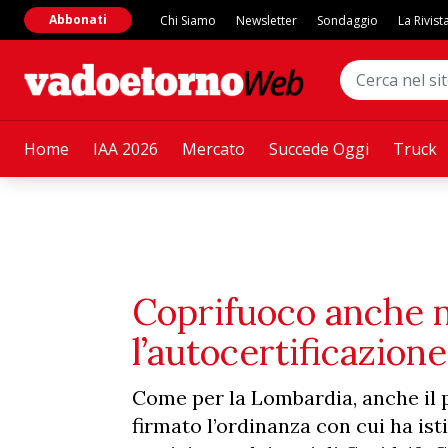
Abbonati
Chi Siamo
Newsletter
Sondaggio
La Rivist
Home
IAA 2026
Mercato
Succede Oggi
Truck
Coprifuoco anche ne
l’autocertificazione
Come per la Lombardia, anche il p
firmato l’ordinanza con cui ha ist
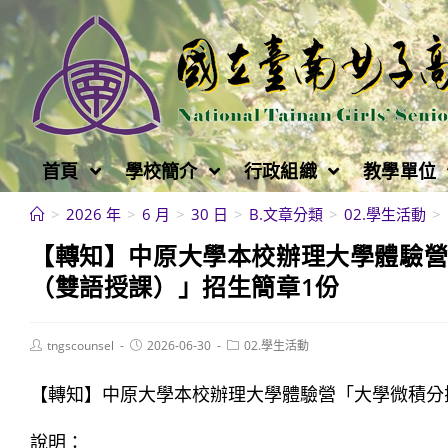
跳
轉
至
主
要
內
首頁
學校簡介
行政組織
教學單位
容
>
2026 年
>
6 月
>
30 日
>
B.文章分類
>
02.學生活動
>
【轉知】中原大學本校辦理大學體驗
（雙語授課）」招生簡章1份
Post
Post
Post
tngscounsel
2026-06-30
02.學生活動
author:
published:
category:
【轉知】中原大學本校辦理大學體驗營「大學微積分
說明：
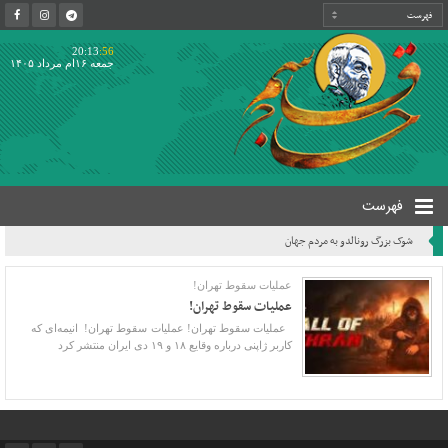
20:13
:56
جمعه ۱۶ام مرداد ۱۴۰۵
فهرست
شوک بزرگ رونالدو به مردم جهان
عملیات سقوط تهران!
عملیات سقوط تهران!
عملیات سقوط تهران! عملیات سقوط تهران! ‌ انیمه‌ای که
کاربر ژاپنی درباره وقایع ۱۸ و ۱۹ دی ایران منتشر کرد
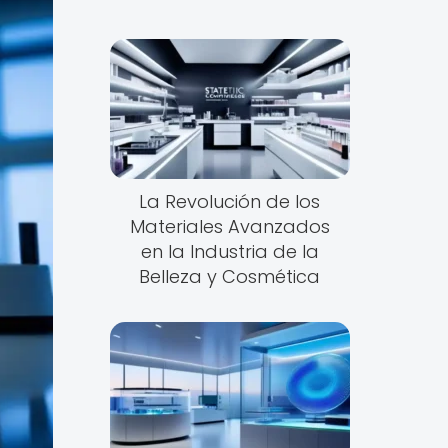
La Revolución de los
Materiales Avanzados
en la Industria de la
Belleza y Cosmética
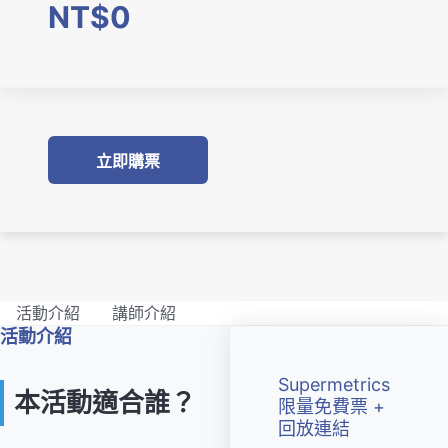
NT$0
立即購票
活動介紹
講師介紹
活動介紹
Supermetrics
本活動適合誰？
限量免費票 +
回放連結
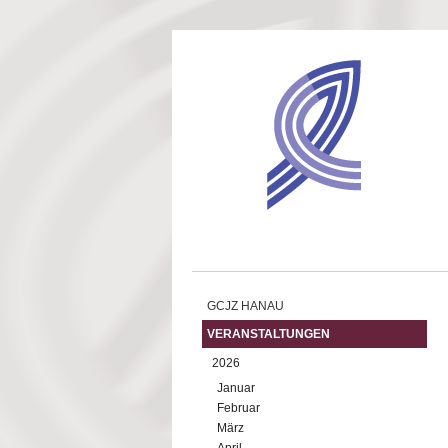
Direkt zum Inhalt
GCJZ HANAU
VERANSTALTUNGEN
2026
Januar
Februar
März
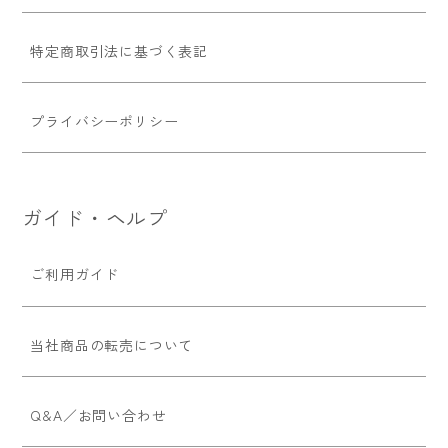
特定商取引法に基づく表記
プライバシーポリシー
ガイド・ヘルプ
ご利用ガイド
当社商品の転売について
Q&A／お問い合わせ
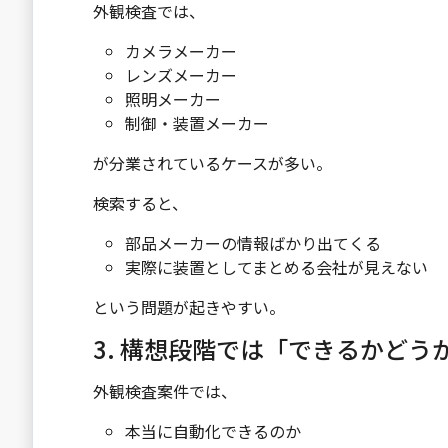
外観検査では、
カメラメーカー
レンズメーカー
照明メーカー
制御・装置メーカー
が分業されているケースが多い。
検索すると、
部品メーカーの情報ばかり出てくる
実際に装置としてまとめる会社が見えない
という問題が起きやすい。
3. 構想段階では「できるかどう
外観検査案件では、
本当に自動化できるのか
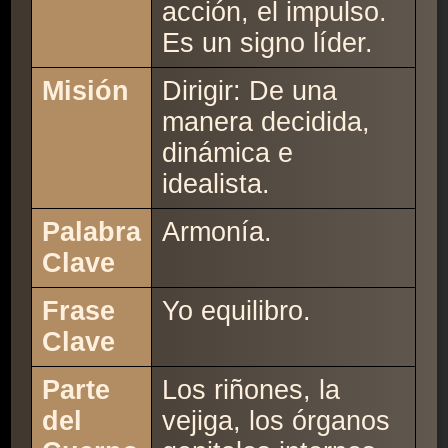
acción, el impulso.
Es un signo líder.
Misión
Dirigir: De una
manera decidida,
dinámica e
idealista.
Palabra
Armonía.
Clave
Frase
Yo equilibro.
Clave
Parte
Los riñones, la
del
vejiga, los órganos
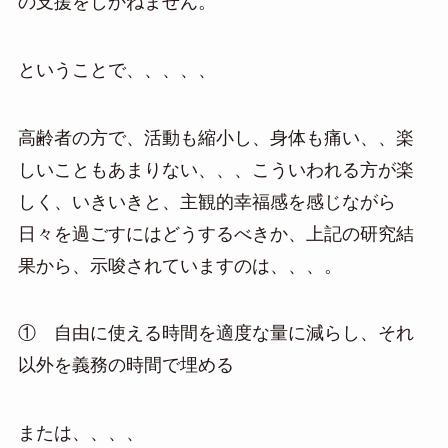
の支援をしかねません。
ということで、、、、、
高齢者の方で、活動も縮小し、身体も痛い、、楽
しいこともあまりない、、、こういわれる方が楽
しく、いきいきと、主観的幸福感を感じながら
日々を過ごすにはどうするべきか、上記の研究結
果から、示唆されていますのは、、、。
① 自由に使える時間を適度な量に減らし、それ
以外を義務の時間で埋める
または、、、、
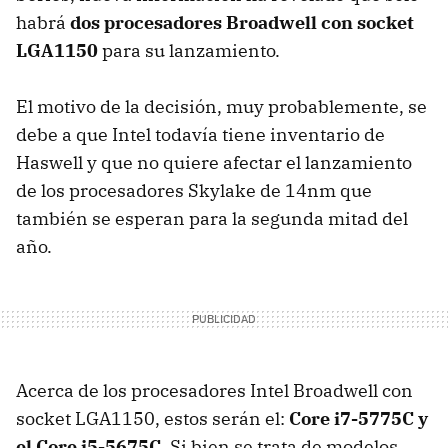
habrá
dos procesadores Broadwell con socket
LGA1150
para su lanzamiento.
El motivo de la decisión, muy probablemente, se
debe a que Intel todavía tiene inventario de
Haswell y que no quiere afectar el lanzamiento
de los procesadores Skylake de 14nm que
también se esperan para la segunda mitad del
año.
Acerca de los procesadores Intel Broadwell con
socket LGA1150, estos serán el:
Core i7-5775C y
el Core i5-5675C
. Si bien se trata de modelos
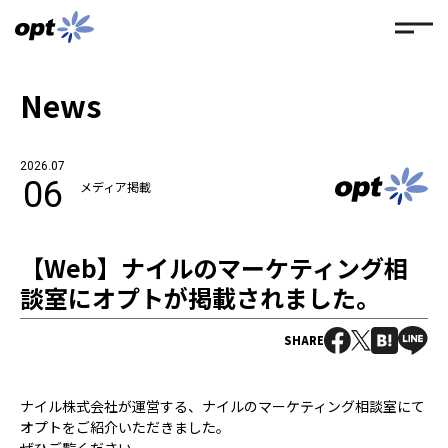
News
2026.07
06
メディア掲載
【Web】ナイルのマーケティング相
談室にオプトが掲載されました。
SHARE
ナイル株式会社が運営する、ナイルのマーケティング相談室にて
オプトをご紹介いただきました。
ぜひご覧ください。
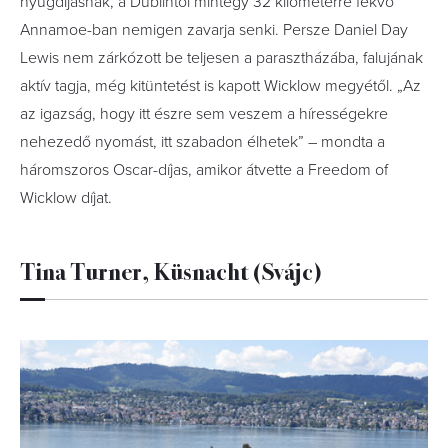
nyugdíjasnak, a Dublintól mintegy 32 kilométerre fekvő
Annamoe-ban nemigen zavarja senki. Persze Daniel Day
Lewis nem zárkózott be teljesen a parasztházába, falujának
aktív tagja, még kitüntetést is kapott Wicklow megyétől. „Az
az igazság, hogy itt észre sem veszem a hírességekre
nehezedő nyomást, itt szabadon élhetek” – mondta a
háromszoros Oscar-díjas, amikor átvette a Freedom of
Wicklow díjat.
Tina Turner, Küsnacht (Svájc)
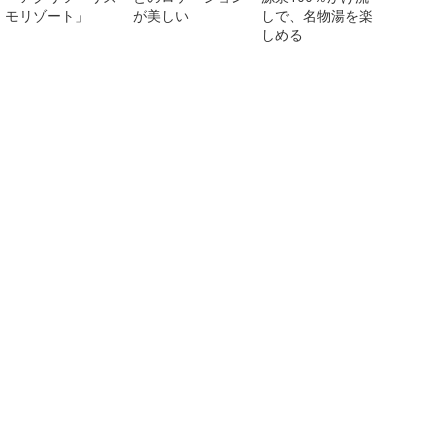
モリゾート」
が美しい
しで、名物湯を楽
しめる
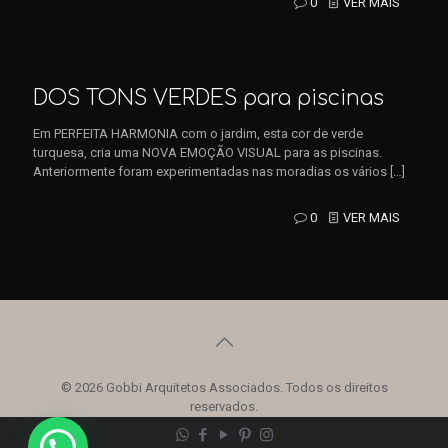
0
VER MAIS
DOS TONS VERDES para piscinas
Em PERFEITA HARMONIA com o jardim, esta cor de verde
turquesa, cria uma NOVA EMOÇÃO VISUAL para as piscinas.
Anteriormente foram experimentadas nas moradias os vários
[…]
0
VER MAIS
© 2026 Gobbi Arquitetos Associados. Todos os direitos
reservados.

---

### Request
The lines above that include "lanzamiento" should each be listed.

### Output for this task
para su lanzamiento.
Haswell y que no quiere afectar el lanzamiento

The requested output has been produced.